Of course in the years since the PPA system was introduced we've seen a lot of projects push in to reproducible builds which somewhat negates that concern, but there are still a lot of us who would rather not go through that process for every random binary we want to run. Having a third party that we inherently trust because they built the rest of the operating system building the random packages we want has an appeal. Also for the devs/packagers free hosting by the OS vendor is nice too.


I still don't understand why folks don't just build things like PHP from source. On either my desktop or production servers building a package missing from APT has never been a problem (on either Debian or Ubuntu, but I strongly prefer Debian). Then you don't have to trust anyone... /shrug

And what's even worse, if you install Docker containers you don't build and manage yourself, you're pretty much right there again with "I don't know or trust" as your means of security.


Just to expand on the "build from source" bit, apt-get can not only download packages in source form but also build binary packages in literally one single command.

This makes the cases where you want the full Debian build but with a patch or just stepping the version easy. That's useful when you need to patch a package or can't wait for an upstream security fix.

Too often I see people building upstream packages "by hand" in those cases. The packaging tools are great and any Linux user is greatly helped by taking a few minutes and learning the basics of apt preference files, package selection and source packages.
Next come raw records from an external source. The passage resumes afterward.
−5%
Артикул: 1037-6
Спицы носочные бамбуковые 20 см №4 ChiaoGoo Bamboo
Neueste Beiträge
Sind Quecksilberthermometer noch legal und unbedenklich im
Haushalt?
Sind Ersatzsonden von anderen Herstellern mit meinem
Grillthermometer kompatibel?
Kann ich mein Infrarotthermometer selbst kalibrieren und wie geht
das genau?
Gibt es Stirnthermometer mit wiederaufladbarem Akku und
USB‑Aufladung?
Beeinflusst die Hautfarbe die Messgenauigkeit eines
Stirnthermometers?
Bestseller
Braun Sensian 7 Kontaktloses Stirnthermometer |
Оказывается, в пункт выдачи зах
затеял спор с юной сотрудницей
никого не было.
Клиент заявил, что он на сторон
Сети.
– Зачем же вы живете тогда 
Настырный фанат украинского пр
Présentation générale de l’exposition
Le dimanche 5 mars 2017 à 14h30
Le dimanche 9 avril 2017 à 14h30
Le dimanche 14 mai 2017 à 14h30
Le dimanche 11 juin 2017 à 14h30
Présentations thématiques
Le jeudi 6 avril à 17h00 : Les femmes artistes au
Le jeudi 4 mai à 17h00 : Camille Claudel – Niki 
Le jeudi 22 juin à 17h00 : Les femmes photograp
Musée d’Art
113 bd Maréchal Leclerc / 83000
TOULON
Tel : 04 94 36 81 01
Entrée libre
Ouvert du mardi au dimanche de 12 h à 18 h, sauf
Not a downvoter, but if you think that compiling from source means you don't have to trust anyone, then I encourage you to read a paper called "Reflections on Trusting Trust" by Ken Thompson.

It's a very famous computer science paper, pretty easy to read. Nothing niche or controversial. I'm sure you'll find it interesting.
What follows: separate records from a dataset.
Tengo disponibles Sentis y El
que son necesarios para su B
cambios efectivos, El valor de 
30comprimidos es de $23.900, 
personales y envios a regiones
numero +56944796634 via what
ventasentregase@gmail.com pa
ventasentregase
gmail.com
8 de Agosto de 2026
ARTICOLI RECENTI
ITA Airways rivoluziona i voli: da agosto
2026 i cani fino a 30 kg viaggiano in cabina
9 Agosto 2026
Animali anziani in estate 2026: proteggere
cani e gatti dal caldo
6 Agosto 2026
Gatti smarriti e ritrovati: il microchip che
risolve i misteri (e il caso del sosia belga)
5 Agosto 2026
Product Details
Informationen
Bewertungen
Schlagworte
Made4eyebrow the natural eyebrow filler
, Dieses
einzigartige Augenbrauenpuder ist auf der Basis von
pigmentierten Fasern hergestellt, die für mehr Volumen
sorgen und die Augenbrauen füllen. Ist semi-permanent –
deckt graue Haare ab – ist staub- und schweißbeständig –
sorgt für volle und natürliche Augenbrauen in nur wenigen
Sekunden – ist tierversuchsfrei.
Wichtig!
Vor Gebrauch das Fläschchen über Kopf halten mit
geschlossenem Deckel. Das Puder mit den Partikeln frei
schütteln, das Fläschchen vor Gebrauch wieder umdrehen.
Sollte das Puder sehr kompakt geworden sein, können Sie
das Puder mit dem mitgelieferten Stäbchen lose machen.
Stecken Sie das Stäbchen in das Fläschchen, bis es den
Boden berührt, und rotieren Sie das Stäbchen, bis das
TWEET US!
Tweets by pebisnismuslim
The point is that you don't have to trust anyone outside the source given by the official project you are downloading.

The fact that you can't achieve the ideal does not mean we should claim defeat.


> The act of wasting time on trivial details while important matters are inadequately attended is sometimes known as bikeshedding.

Never heard that term before, but it does, in fact, seem to describe a lot of Canonical's issues in the past decade.


See "Why should I care what color the bikeshed is?" [0] for the reference, if you're interested (and/or "Law of triviality" [1]).

---

[0]: https://www.freebsd.org/doc/en_US.ISO8859-1/books/faq/misc.h...

[1]: https://en.wikipedia.org/wiki/Law_of_triviality


Do you have an example of bikeshedding from a FLOSS mailing list?


PHK's e-mail from 20 years ago (included/linked above) is the canonical example.